- **Your instructions**:
Arrange the lines below as a numbered list, leaving out any blank lines. Do not include the pictures in your answer.

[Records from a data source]
☆ ☆ ☆ ☆ ☆

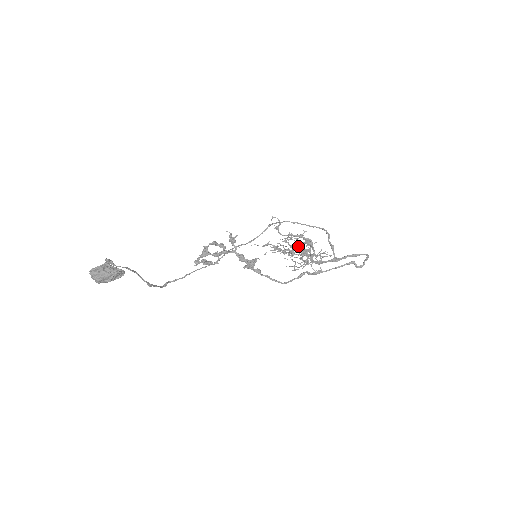
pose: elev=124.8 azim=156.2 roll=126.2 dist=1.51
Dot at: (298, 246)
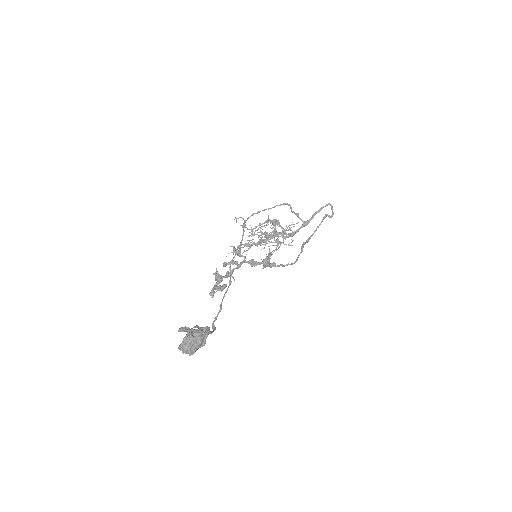
Dot at: occluded
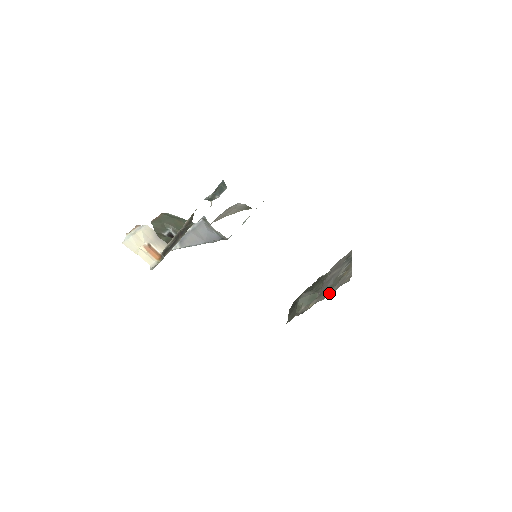
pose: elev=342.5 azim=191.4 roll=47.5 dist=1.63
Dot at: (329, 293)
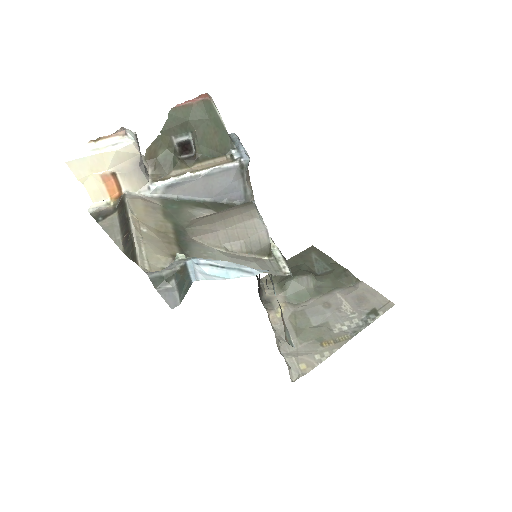
Dot at: occluded
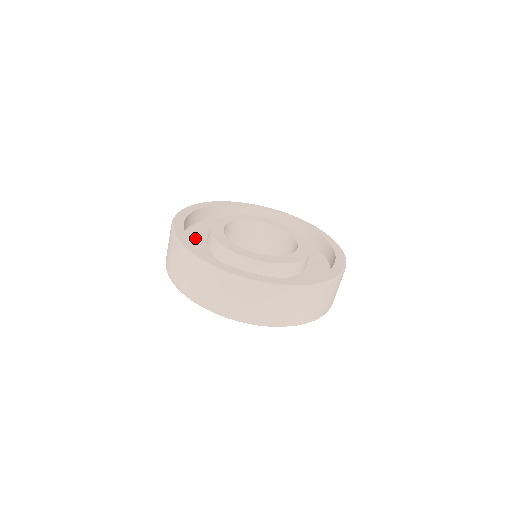
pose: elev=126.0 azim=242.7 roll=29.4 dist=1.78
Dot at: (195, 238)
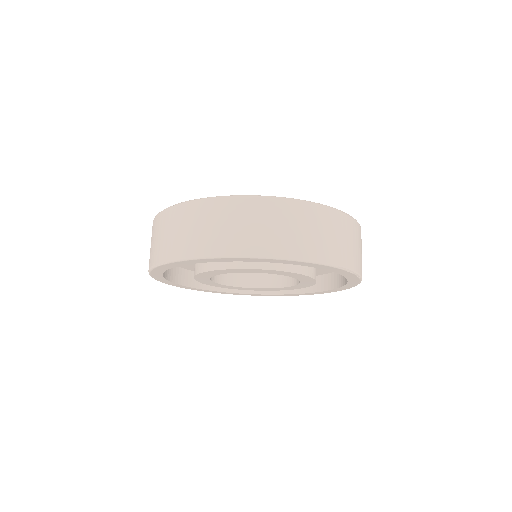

☆ ☆ ☆ ☆ ☆

- **Task output**:
1. pose: elev=124.8 azim=156.2 roll=126.2 dist=1.51
2. Dot at: (298, 246)
3. Dot at: occluded
4. pose: elev=342.5 azim=191.4 roll=47.5 dist=1.63
5. Dot at: (329, 293)
6. Dot at: occluded
7. pose: elev=126.0 azim=242.7 roll=29.4 dist=1.78
8. Dot at: (195, 238)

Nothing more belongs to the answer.